The problems with this passage are many and outrageous, not least of which is that he counts Americans in South America/Iran and the Japanese in China as “victims.” Let’s keep in mind that the Chinese kicked out the Japanese after the latter had invaded the former in WWII and committed uncountable atrocities. And somehow the idea of South America and Iran inviting Americans in to help out with their economy before they turned on the innocent helpers doesn’t quite ring true. So with only a basic understanding of history I have destroyed 2/5 of his supporting examples. This suggests I could probably do the same if I knew anything about the other examples, or perhaps with a short wikipedia search.


My point is that Hyde is either profoundly ignorant about what he’s arguing or he’s making lazy arguments without supposing that people will realize. Deliberately attempting to obfuscate is another possibility, however improbable. Either way, it’s shockingly inept and calls into question the validity of a lot of his book. It also further corroborates my opinion that the book doesn’t say much at all rationally-speaking. Sure it may make some nifty artistic and intuitive points, but the non-“erotic” parts of the argument are uniformly suspect, lacking any kind of academic or scientific rigor.


On the plus side, I learned to avoid books written by poets, or by poetry enthusiasts. I am way too rational and analytical to appreciate literature-based arguments, so readers of this review can perhaps take it with a grain of salt. Also, I enjoyed learning about the lives of Whitman and Pound even if I don’t think Hyde did a good job of incorporating them into the overall book. The chapters on usury and woman-giving were also somewhat interesting. For anyone familiar with Robert Pirsig’s Lila (I just re-read it), Pound’s “Eluesinian fecundity” v. “Confucian order” exactly mirrors Pirsig’s “Dynamic v. Static Quality.” Or I suppose it’s vice versa. . .


Unfortunately, the majority of the book is boring and its value doubtful. It strikes me as one of those that artist-types like because it reinforces their flouting of conventional/rational standards and values. Perhaps its popularity is due to coming at a time when there were less people saying these things, I don’t know.
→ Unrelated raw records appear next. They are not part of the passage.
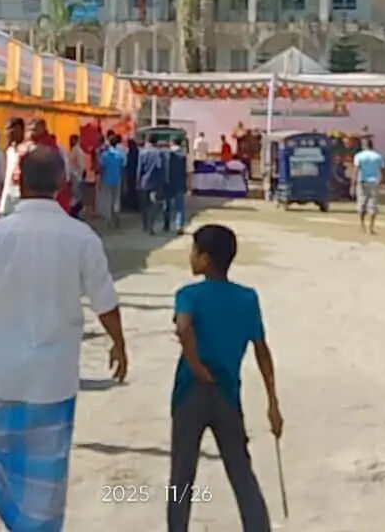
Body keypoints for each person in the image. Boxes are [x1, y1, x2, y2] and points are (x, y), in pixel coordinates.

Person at [0, 147, 128, 532]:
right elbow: (105, 300)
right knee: (46, 463)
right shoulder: (81, 237)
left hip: (4, 372)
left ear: (19, 179)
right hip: (54, 376)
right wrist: (119, 343)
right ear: (62, 183)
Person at [169, 224, 278, 532]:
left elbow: (183, 327)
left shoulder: (188, 294)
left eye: (194, 251)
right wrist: (272, 402)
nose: (190, 257)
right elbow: (261, 350)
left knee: (182, 475)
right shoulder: (247, 298)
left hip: (190, 390)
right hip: (227, 392)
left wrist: (195, 364)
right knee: (241, 471)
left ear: (205, 259)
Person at [353, 140, 385, 235]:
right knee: (373, 204)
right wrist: (383, 181)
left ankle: (362, 225)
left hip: (362, 181)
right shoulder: (377, 156)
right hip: (374, 181)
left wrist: (353, 182)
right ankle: (371, 227)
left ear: (364, 146)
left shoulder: (359, 156)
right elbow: (382, 169)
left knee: (361, 202)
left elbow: (356, 169)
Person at [0, 118, 27, 217]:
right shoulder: (8, 151)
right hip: (7, 199)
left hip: (20, 200)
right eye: (8, 130)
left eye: (13, 130)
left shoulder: (27, 151)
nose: (10, 133)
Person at [138, 140, 169, 235]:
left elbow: (139, 169)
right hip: (156, 183)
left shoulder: (142, 153)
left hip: (144, 182)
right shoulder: (159, 154)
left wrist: (138, 181)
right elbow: (162, 168)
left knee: (144, 205)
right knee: (154, 205)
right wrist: (165, 181)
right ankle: (151, 225)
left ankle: (145, 225)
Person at [96, 134, 125, 230]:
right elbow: (122, 168)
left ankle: (109, 220)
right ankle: (116, 216)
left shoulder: (105, 155)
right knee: (116, 199)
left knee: (108, 199)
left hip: (106, 179)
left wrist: (100, 179)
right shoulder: (119, 155)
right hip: (117, 179)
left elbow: (101, 168)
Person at [162, 142, 189, 233]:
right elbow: (185, 172)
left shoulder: (165, 155)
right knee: (179, 207)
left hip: (167, 184)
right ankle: (179, 226)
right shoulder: (183, 156)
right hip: (179, 183)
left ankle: (166, 224)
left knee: (166, 205)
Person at [67, 133, 93, 220]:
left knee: (77, 195)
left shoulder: (77, 151)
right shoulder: (73, 150)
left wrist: (79, 175)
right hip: (74, 176)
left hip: (77, 176)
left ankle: (74, 212)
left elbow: (81, 165)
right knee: (76, 195)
But it doesn’t appear to say anything ground-breaking nor offer any original solutions to ease the tension between the artist and a monetary civilization. Disappointing.


I’ve seen that some people find this book inspirational. I’m an aspiring writer and was looking for that but was left in the cold. The most creatively inspiring book I’ve read continues to be, strangely enough, Stephen King’s On Writing. I highly recommend it to any writer looking for a kick in the pants. Tied for second are John Fante’s Ask the Dust, Colin Wilson’s The Outsider and (coincidentally) Leaves of Grass.